Facebook board director Andreessen apologized on Wednesday for posting tweets in which he suggested that India would have been better off under British colonial rule.
The 44-year-old Silicon Valley venture capitalist had earlier posted the tweet: "Anti-colonialism has been economically catastrophic for the Indian people for decades. Why stop now?"
The comment was made during a conversation on the social networking site over the Indian authorities' move to block Facebook's plans to offer free, pared-down mobile Internet to millions of mainly poor Indians.
Andreessen, who often takes to Twitter to offer his views, said the new rules denied India's poor people access to the Internet. Only 252 million out of the South Asian nation's 1.3 billion people currently have Internet access.
But the comments triggered a backlash on Twitter, with many users lashing out at Andreessen and terming his views as "racist."
Even Facebook CEO Mark Zuckerberg condemned Andreessen's tweet, saying in a post on the social media site that the comments are "deeply upsetting, and that they do not represent the way Facebook or I think at all."
The criticism prompted Andreessen to delete the comment and apologize in a series of tweets praising India.
Net neutrality vs. Free Basics
The Telecom Regulatory Authority of India (TRAI) had on Monday, February 8, dealt a blow to Facebook's Free Basics Internet service, which the California-based company had launched in around three dozen developing and emerging countries, including India.
The service offers curtailed web services on mobile phones along with access to Facebook's own social network and messaging apps. However, it has come under fierce criticism from net neutrality advocates, who argue that it does not treat all websites equally and that the entire Internet should be available to everyone on equal terms.
India has a population of over 1.2 billion people, but less than a quarter of them have Internet access, making it a key growth market for Facebook. During a visit to New Delhi in October, CEO Zuckerberg spoke of his desire to help "the next billion" of Indians get online.
As such, the new rules are seen as a severe setback for the 31-year-old billionaire, who on several occasions has vigorously defended Free Basics, which is also known as project "Internet.org."
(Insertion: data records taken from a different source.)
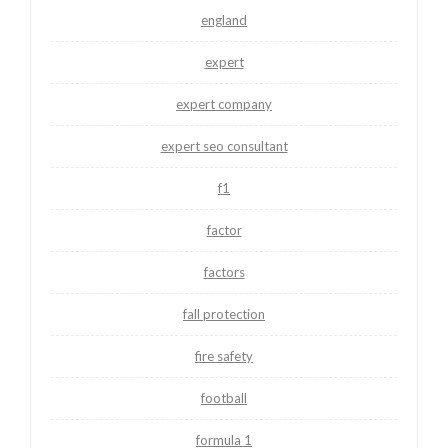
england
expert
expert company
expert seo consultant
f1
factor
factors
fall protection
fire safety
football
formula 1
While Facebook said it was disappointed with the regulator's decision, it added the company would "continue our efforts to eliminate barriers and give the unconnected an easier path to the Internet and the opportunities it brings."
And Indian officials said TRAI's policy on the matter would be reviewed "every two years or sooner." As a result, the fight between the Free Basics advocates and net neutrality activists is expected to continue.